§ **Work request 1**:
Answer these questions from the passage on late-1960s music:
(a) Besides the support of the American people, what does the passage say the movement had lost?
(b) Which Tom Rush album is credited with starting the singer-songwriter movement, and in what year was it released?
(c) What did the Beatles form to handle their business affairs?
§ **Work request 2**: Extend the passage on late-1960s music, continuing on from its final sentence.

§ **Supplied passage**:
BEGIN
One thing was for certain, what Dylan did next would have nothing to do with fighting the police in the streets, breaking car and shop widows, or blowing up buildings. Few strong artists wanted to be associated with activities like those. Not only had the movement lost the support of the American people, it had also lost the musicians who used to inspire it.


The Art of Opposites

Neil Postman, in his book, Teaching as a Conservative Activity, claimed that in order to preserve homeostasis and stability in a culture “education tries to conserve tradition when the rest of the environment is innovative. Or it is innovative when the rest of the society is tradition-bound…. [T]he function of education is always to offer the counterargument, the other side of the picture…. Its aim at all times is to make visible the prevailing biases of a culture and then, by employing whatever philosophies of education are available, to oppose them.”25 His argument might be applied to art in general. Therefore, as the culture came apart, as the center refused to hold and chaos became the norm, as the movement grew more violent, the music became quieter, more introspective, as if it were rejecting the politics of the day and expressing the peaceful calm that was missing from society at large. The New England folk singer Tom Rush is credited with starting the singer-songwriter movement by releasing his album The Circle Game in 1968. On it, he recorded for the first time songs by Joni Mitchell, Jackson Browne, and James Taylor, paving the way for those artists to be able to record their own first albums. The Circle Game became Rush’s most popular album and the interest it generated caused record companies to rush to sign folkies.

As usual, the Beatles were out in front. Having formed the Apple Corporation to handle their business affairs, as one of the first acts of their new company they issued the debut album by James Taylor, a calm and laid-back affair that consisted mostly of folk and countrified ballads such as “Carolina in My Mind,” a song about the singer’s longing to be back home, “Sunshine, Sunshine,” and “Something in the Way She Moves,” love songs both previously sung by Rush on The Circle Game, and “Rainy Day Man.” The Rolling Stone reviewer called the album “the coolest breath of fresh air I’ve inhaled in a long time. It knocks me out.”26 There was no way, though, that the album could have been considered a political statement.
END
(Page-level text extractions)
BEGIN
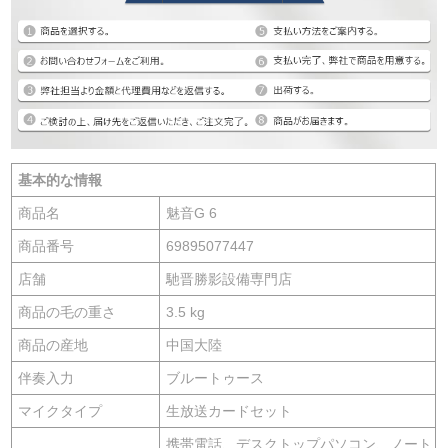
基本的な情報
商品名
魅音G 6
商品番号
69895077447
店舗
馳晋勝影設備専門店
商品の毛の重さ
3.5 kg
商品の産地
中国大陸
伴奏入力
ブルートゥース
マイクタイプ
生放送カードセット
携帯電話、デスクトップパソコン、ノート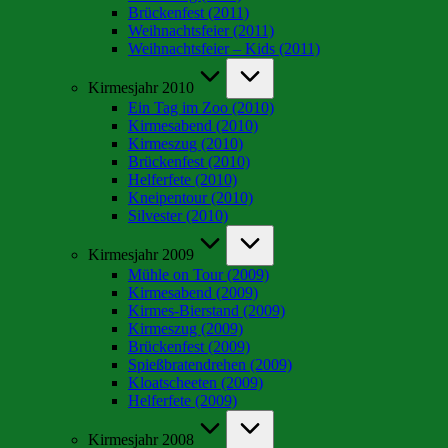
Brückenfest (2011)
Weihnachtsfeier (2011)
Weihnachtsfeier – Kids (2011)
Kirmesjahr 2010
Ein Tag im Zoo (2010)
Kirmesabend (2010)
Kirmeszug (2010)
Brückenfest (2010)
Helferfete (2010)
Kneipentour (2010)
Silvester (2010)
Kirmesjahr 2009
Mühle on Tour (2009)
Kirmesabend (2009)
Kirmes-Bierstand (2009)
Kirmeszug (2009)
Brückenfest (2009)
Spießbratendrehen (2009)
Kloatscheeten (2009)
Helferfete (2009)
Kirmesjahr 2008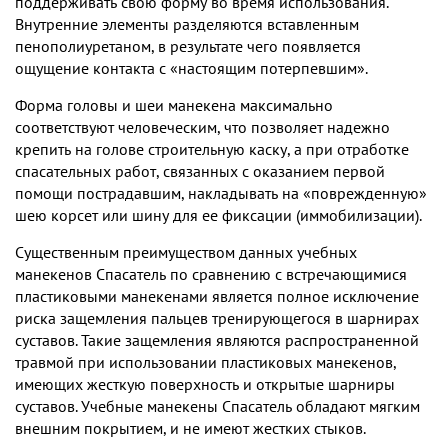
поддерживать свою форму во время использования.
Внутренние элементы разделяются вставленным
пенополиуретаном, в результате чего появляется
ощущение контакта с «настоящим потерпевшим».
Форма головы и шеи манекена максимально
соответствуют человеческим, что позволяет надежно
крепить на голове строительную каску, а при отработке
спасательных работ, связанных с оказанием первой
помощи пострадавшим, накладывать на «поврежденную»
шею корсет или шину для ее фиксации (иммобилизации).
Существенным преимуществом данных учебных
манекенов Спасатель по сравнению с встречающимися
пластиковыми манекенами является полное исключение
риска защемления пальцев тренирующегося в шарнирах
суставов. Такие защемления являются распространенной
травмой при использовании пластиковых манекенов,
имеющих жесткую поверхность и открытые шарниры
суставов. Учебные манекены Спасатель обладают мягким
внешним покрытием, и не имеют жестких стыков.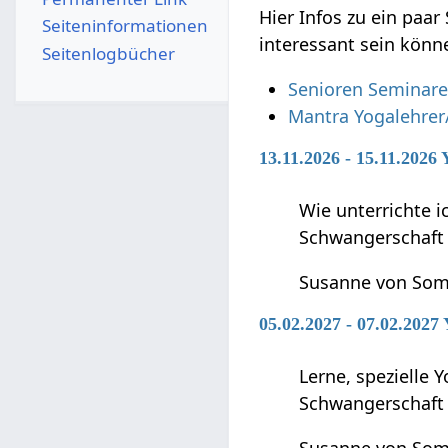
Hier Infos zu ein paar S
Seiten­­informationen
interessant sein könn
Seitenlogbücher
Senioren Seminar
Mantra Yogalehrer
13.11.2026 - 15.11.2026
Wie unterrichte 
Schwangerschaft 
Susanne von So
05.02.2027 - 07.02.2027
Lerne, spezielle 
Schwangerschaft 
Susanne von So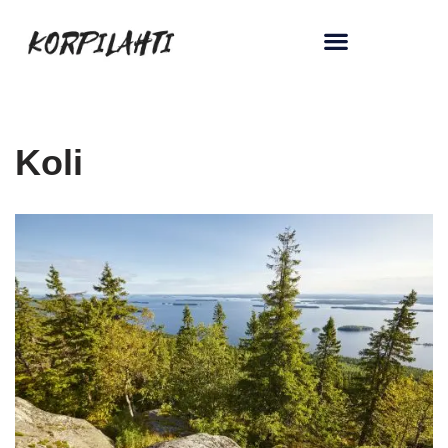
Siirry
suoraan
sisältöön
Koli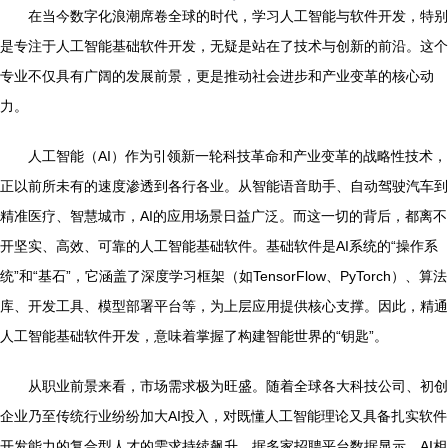
在当今数字化浪潮席卷全球的时代，学习人工智能与软件开发，特别
是专注于人工智能基础软件开发，无疑是站在了技术与创新的前沿。这个
专业不仅具有广阔的发展前景，更是推动社会进步和产业变革的核心动
力。
人工智能（AI）作为引领新一轮科技革命和产业变革的战略性技术，
正以前所未有的速度渗透到各行各业。从智能语音助手、自动驾驶汽车到
精准医疗、智慧城市，AI的应用场景日益广泛。而这一切的背后，都离不
开坚实、高效、可靠的人工智能基础软件。基础软件是AI系统的“操作系
统”和“基石”，它涵盖了深度学习框架（如TensorFlow、PyTorch）、算法
库、开发工具、模型部署平台等，为上层应用提供核心支撑。因此，精通
人工智能基础软件开发，意味着掌握了构建智能世界的“钥匙”。
从职业前景来看，市场需求极为旺盛。随着全球各大科技公司、初创
企业乃至传统行业纷纷加大AI投入，对既懂人工智能理论又具备扎实软件
开发能力的复合型人才的需求持续飙升。据多家招聘平台数据显示，AI相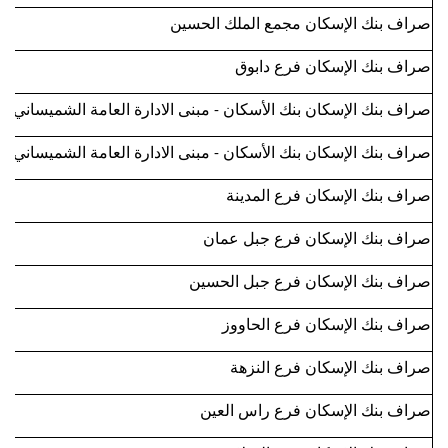
صراف بنك الإسكان مجمع الملك الحسين
صراف بنك الإسكان فرع دابوق
صراف بنك الإسكان بنك الأسكان - مبنى الادارة العامة الشميساني 1
صراف بنك الإسكان بنك الأسكان - مبنى الادارة العامة الشميساني 2
صراف بنك الإسكان فرع المدينة
صراف بنك الإسكان فرع جبل عمان
صراف بنك الإسكان فرع جبل الحسين
صراف بنك الإسكان فرع الحاووز
صراف بنك الإسكان فرع النزهة
صراف بنك الإسكان فرع راس العين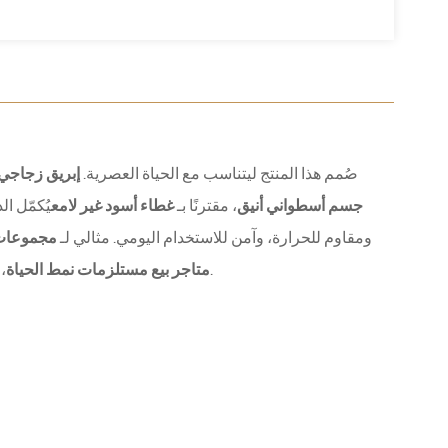
صُمم هذا المنتج ليتناسب مع الحياة العصرية.
إبريق زجاجي م
جسم أسطواني أنيق
، مقترنًا بـ
غطاء أسود غير لامع
يُكمّل ا
إنه خالٍ من مادة BPA، ومقاوم للحرارة، وآمن للاستخدام اليومي. مثالي لـ
مجموعات ا
.
متاجر بيع مستلزمات نمط الحياة
،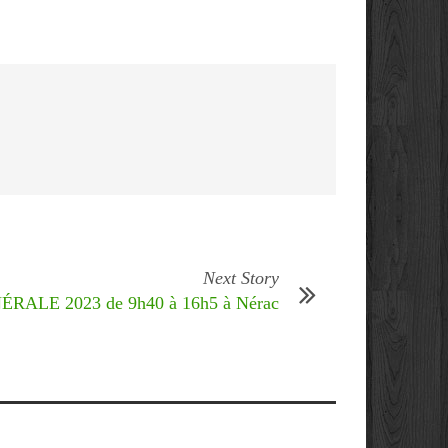
Next Story
ALE 2023 de 9h40 à 16h5 à Nérac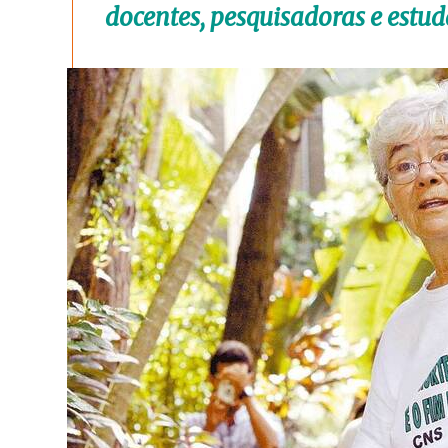
docentes, pesquisadoras e estu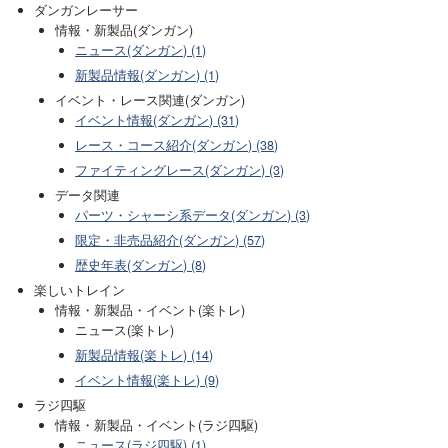
ダンガンレーサー
情報・新製品(ダンガン)
ニュース(ダンガン) (1)
新製品情報(ダンガン) (1)
イベント・レース関連(ダンガン)
イベント情報(ダンガン) (31)
レース・コース紹介(ダンガン) (38)
ファイティングレース(ダンガン) (3)
データ関連
パーツ・シャーシ系データ(ダンガン) (3)
限定・非売品紹介(ダンガン) (57)
歴史年表(ダンガン) (8)
楽しいトレイン
情報・新製品・イベント(楽トレ)
ニュース(楽トレ)
新製品情報(楽トレ) (14)
イベント情報(楽トレ) (9)
ラジ四駆
情報・新製品・イベント(ラジ四駆)
ニュース(ラジ四駆) (1)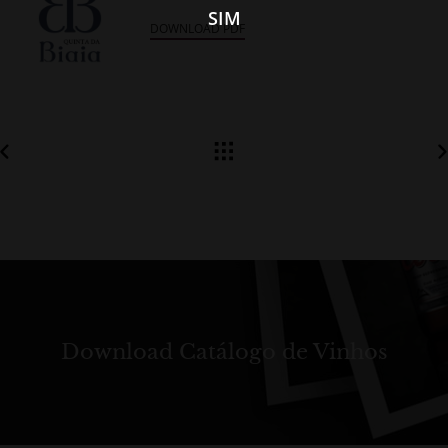
SIM
DOWNLOAD PDF
Download Catálogo de Vinhos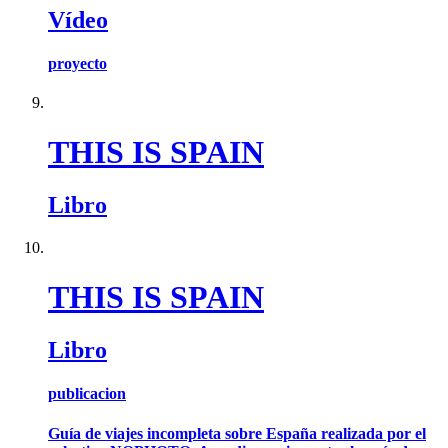
Vídeo
proyecto
THIS IS SPAIN
Libro
THIS IS SPAIN
Libro
publicacion
Guía de viajes incompleta sobre España realizada por el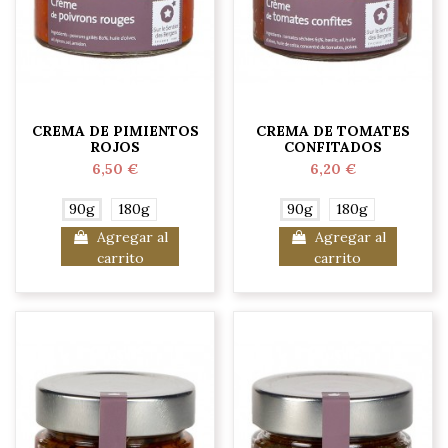
CREMA DE PIMIENTOS
CREMA DE TOMATES
ROJOS
CONFITADOS
6,50 €
6,20 €
90g
180g
90g
180g
Agregar al
Agregar al
carrito
carrito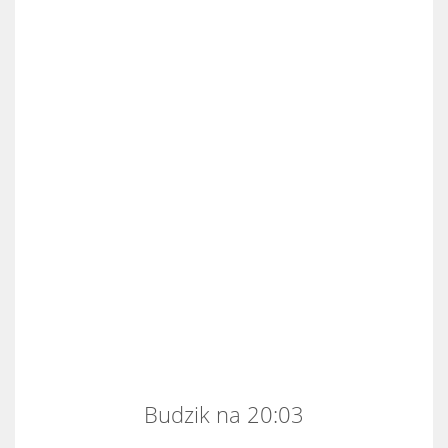
Budzik na 20:03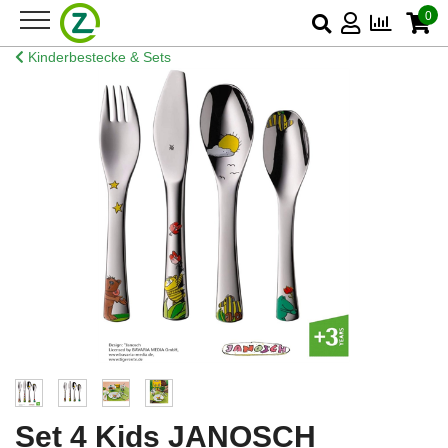
0
Kinderbestecke & Sets
Set 4 Kids JANOSCH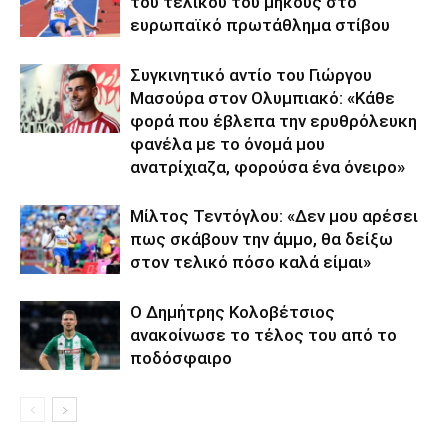
του τελικού του μήκους στο
ευρωπαϊκό πρωτάθλημα στίβου
Συγκινητικό αντίο του Γιώργου
Μασούρα στον Ολυμπιακό: «Κάθε
φορά που έβλεπα την ερυθρόλευκη
φανέλα με το όνομά μου
ανατρίχιαζα, φορούσα ένα όνειρο»
Μίλτος Τεντόγλου: «Δεν μου αρέσει
πως σκάβουν την άμμο, θα δείξω
στον τελικό πόσο καλά είμαι»
Ο Δημήτρης Κολοβέτσιος
ανακοίνωσε το τέλος του από το
ποδόσφαιρο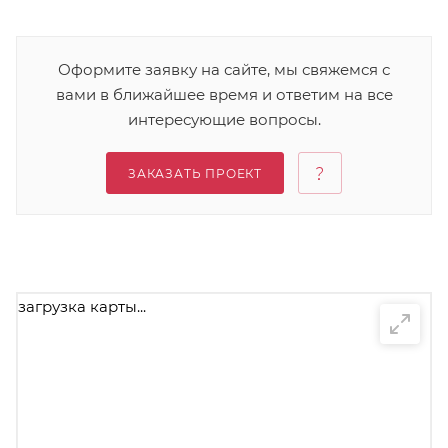
Оформите заявку на сайте, мы свяжемся с
вами в ближайшее время и ответим на все
интересующие вопросы.
ЗАКАЗАТЬ ПРОЕКТ
загрузка карты...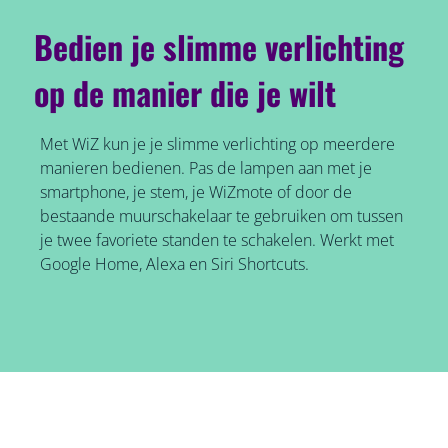
Bedien je slimme verlichting
op de manier die je wilt
Met WiZ kun je je slimme verlichting op meerdere
manieren bedienen. Pas de lampen aan met je
smartphone, je stem, je WiZmote of door de
bestaande muurschakelaar te gebruiken om tussen
je twee favoriete standen te schakelen. Werkt met
Google Home, Alexa en Siri Shortcuts.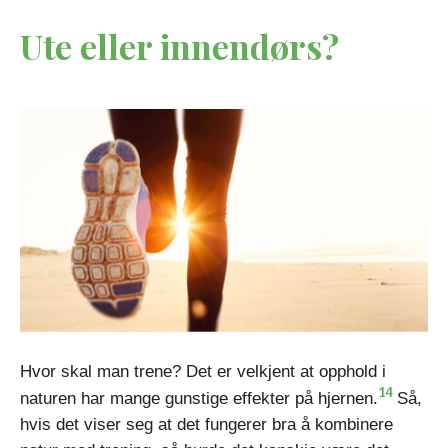
Ute eller innendørs?
Hvor skal man trene? Det er velkjent at opphold i
14
naturen har mange gunstige effekter på hjernen.
Så,
hvis det viser seg at det fungerer bra å kombinere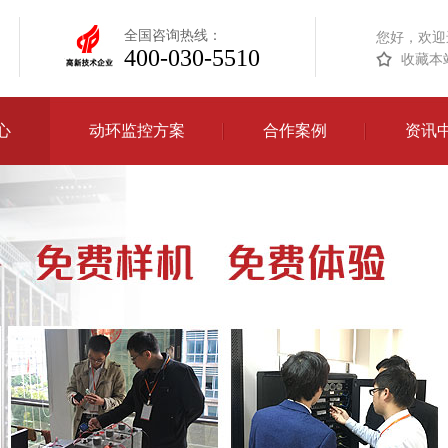
全国咨询热线：
您好，欢迎
400-030-5510
收藏本
心
动环监控方案
合作案例
资讯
END
§ **Answer area 1**:
(a) The musicians who used to inspire it.
(b) The Circle Game, released in 1968.
(c) The Apple Corporation.

§ **Answer area 2**:
Taylor’s friend Carole King, who had written songs protesting the nothingness of suburban life (“Pleasant Valley Sunday”) released Tapestry, an album of quiet, introspective material that contained songs like “You’ve Got a Friend,” “Where You Lead,” “So Far Away,” and “Beautiful,” as well as her own versions of songs she’d written for artists like Aretha Franklin (“You Make Me Feel Like a Natural Woman,” and the Shirelles (“Will You Love Me Tomorrow?”). The only thing political about the album was its complete lack of politics, almost like a rejection. Tapestry won critical raves. Richard Goldstein called it an album that would, because of its lack of technical decorum, liberate female singers.27 It sold well from the beginning and has become one of the biggest sellers of all time, moving 25,000,000 copies to date.

By the late sixties and early seventies the resurgence of folk music was complete. Singer-songwriters dominated FM radio and the charts. Artists such as John Stewart, Cat Stevens, Carly Simon, Jesse Winchester, Hoyt Axton, Gene Clark, Nick Drake, Van Morrison, Laura Nyro, Neil Young, the Eagles, the Nitty Gritty Dirt Band, Jim Croce, Linda Ronstadt, J.D. Souther, and Paul Simon all put out important and exciting records exploring contemporary life from a point of view that eschewed rigid and dogmatic political positions.